She worked at fever pitch, producing 80 pictures in a year, and was dead by 31 – an intense and fragmentary account of a unique artist by Marie Darrieussecq
Paula Modersohn-Becker was the first woman to paint a naked self-portrait – and while apparently pregnant, at that – in 1906. She worked at fever pitch, bemoaning the waste of her first two decades and producing in her penultimate summer a painting every four or five days. Regularly described as an expressionist, her portraits don’t look like anything or anyone else. Her women are crude and exact, glowing with strange colours: Balthus as a feminist, Gauguin by way of The Dark Crystal. She died in 1907 at the age of 31, having sold three paintings in her lifetime, leaving behind a forest of letters and diaries.

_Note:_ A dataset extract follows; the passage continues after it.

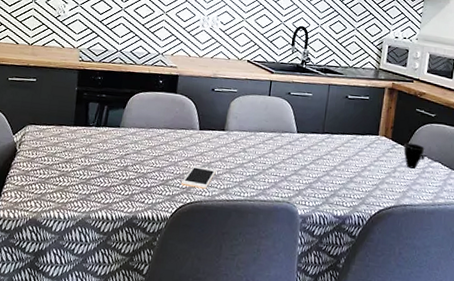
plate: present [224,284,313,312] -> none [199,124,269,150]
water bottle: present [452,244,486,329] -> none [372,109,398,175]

Marie Darrieussecq, a French writer best known in the UK for her startling 1996 debut novel Pig Tales, first came across Modersohn-Becker in an email in her junk folder, illustrated with a small picture of a woman breastfeeding. It was so unfamiliar it stopped her in her tracks. She couldn’t understand why she didn’t already know about this German artist who painted real women, real behaviour with such confident frankness. Why was she not exhibited in Paris, the city she had made her home? “Do we have to assume that she did not have her universal visa?”